Given all the symbolism, I found it so very ironic that Harley Davidson decides today is the perfect time to announce that it will cut its work force by 8 percent and trim bike shipments by thousands since domestic sales fell nearly 13 percent in Q1.  These announced layoffs are dramatic and the first of this magnitude in 20+ years! 

It’s no surprise that Harley CEO Jim Ziemer might have something to say about the difficult economy…ya, think Jim?  Could that housing market implosion have anything to do with people no longer pulling equity out of their homes to finance Harley’s over priced “Surrender Your Inner Badness” or “March Badness” hype?!!  Two carnies and a pygmy pony could stomp out better marketing slogans than that.
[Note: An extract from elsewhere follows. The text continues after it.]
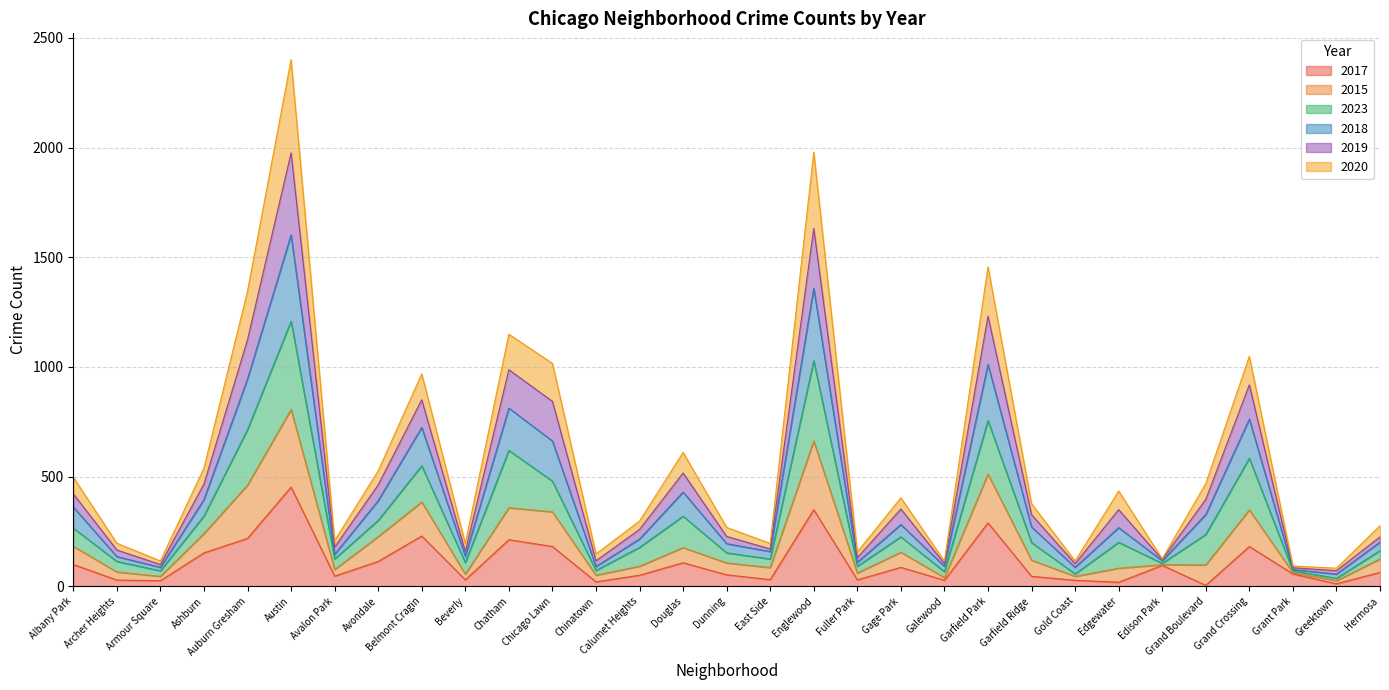

Is it true that 2017 equals 18 at Edgewater?

True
I’m not sure about you, but I think a new $21K motorcycle (plus another $5K to make it run “nice”) is something people think twice or three times about.  I’ve blogged about arrogant dealers in the past who think people fall over themselves to spend that kind of cash, but with that easy equity cash bucket from the house gone, I think people will either hold on to their current bike for a little while longer or just wait out the “R” (recession thrash-n-crash) until the economy warm up a bit.

I read in several reports that Harley-Davidson has approx 5,600 production workers and 3,500 non-production workers.  Eight percent is approx 800 people impacted by this “downsize” decision and I truly feel sorry for each and every one of those cuts.  I work in an industry that routinely whacks-n-hacks a few thousand heads before morning smoke break so, I know the feeling….

It’s a difficult economic time my friends, but hang in there.